Data section:
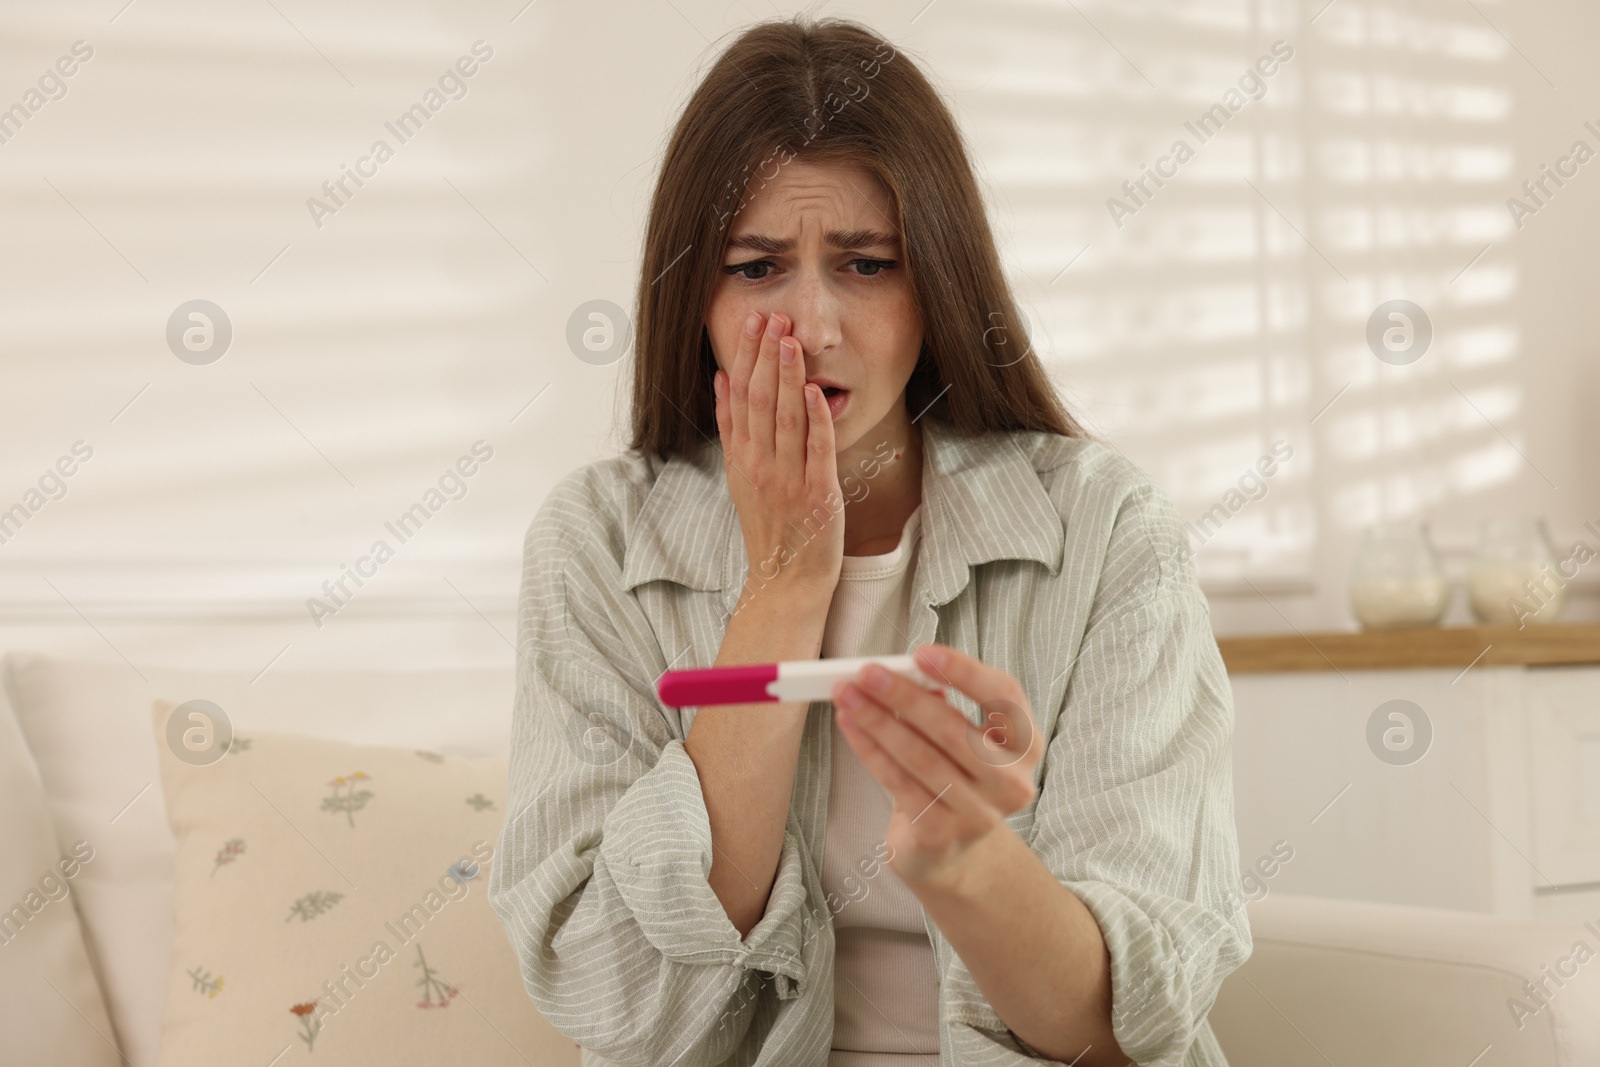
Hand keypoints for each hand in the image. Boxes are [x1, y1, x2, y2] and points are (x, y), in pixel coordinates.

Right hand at [713, 311, 843, 590]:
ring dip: (787, 377)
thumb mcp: (740, 474)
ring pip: (784, 419)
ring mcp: (787, 479)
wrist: (787, 577)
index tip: (752, 321)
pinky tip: (814, 391)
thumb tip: (721, 378)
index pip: (740, 396)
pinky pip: (816, 450)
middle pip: (759, 401)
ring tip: (789, 340)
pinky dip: (814, 420)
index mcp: (741, 457)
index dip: (746, 356)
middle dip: (766, 356)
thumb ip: (731, 426)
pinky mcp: (817, 494)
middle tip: (772, 317)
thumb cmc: (771, 524)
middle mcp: (760, 465)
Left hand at [831, 643, 1042, 891]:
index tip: (921, 652)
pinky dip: (869, 750)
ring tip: (848, 696)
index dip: (964, 670)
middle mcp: (1010, 781)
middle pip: (953, 728)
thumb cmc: (953, 778)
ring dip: (878, 721)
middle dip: (903, 696)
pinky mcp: (942, 834)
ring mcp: (979, 813)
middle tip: (867, 673)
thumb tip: (902, 672)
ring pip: (920, 756)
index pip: (1004, 696)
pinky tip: (850, 727)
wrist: (949, 850)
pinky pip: (898, 783)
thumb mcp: (957, 738)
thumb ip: (941, 706)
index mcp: (1025, 745)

What you will do: The preceding entries are to be returned verbatim, with every picture excluded.

Answer for the task:
Hand keypoints for each hand in the image. Boxes are [x1, y1, x2, y2] and points are (x, y), in pixel coordinates.

Right hand at [713, 311, 843, 590]:
ring dip: (787, 377)
thumb mcp: (740, 474)
ring pip: (784, 419)
ring mcp: (787, 479)
wrist: (787, 577)
index tip: (752, 321)
pinky tip: (814, 391)
thumb tip: (721, 378)
index pip: (740, 396)
pinky pip: (816, 450)
middle pip: (759, 401)
ring tip: (789, 340)
pinky dip: (814, 420)
index mcp: (741, 457)
index dip: (746, 356)
middle dip: (766, 356)
thumb ip: (731, 426)
pinky mcp: (817, 494)
middle tip: (772, 317)
thumb cmc: (771, 524)
middle mcp: (760, 465)
Left hand at [831, 643, 1042, 891]:
index tip: (921, 652)
pinky dip: (869, 750)
ring tip: (848, 696)
index dip: (964, 670)
middle mcp: (1010, 781)
middle pip: (953, 728)
thumb cmc: (953, 778)
ring dip: (878, 721)
middle dip: (903, 696)
pinky mcp: (942, 834)
ring mcp: (979, 813)
middle tip: (867, 673)
thumb tip: (902, 672)
ring pip: (920, 756)
index pip: (1004, 696)
pinky tip: (850, 727)
wrist: (949, 850)
pinky pip: (898, 783)
thumb mcp: (957, 738)
thumb ip: (941, 706)
index mcp: (1025, 745)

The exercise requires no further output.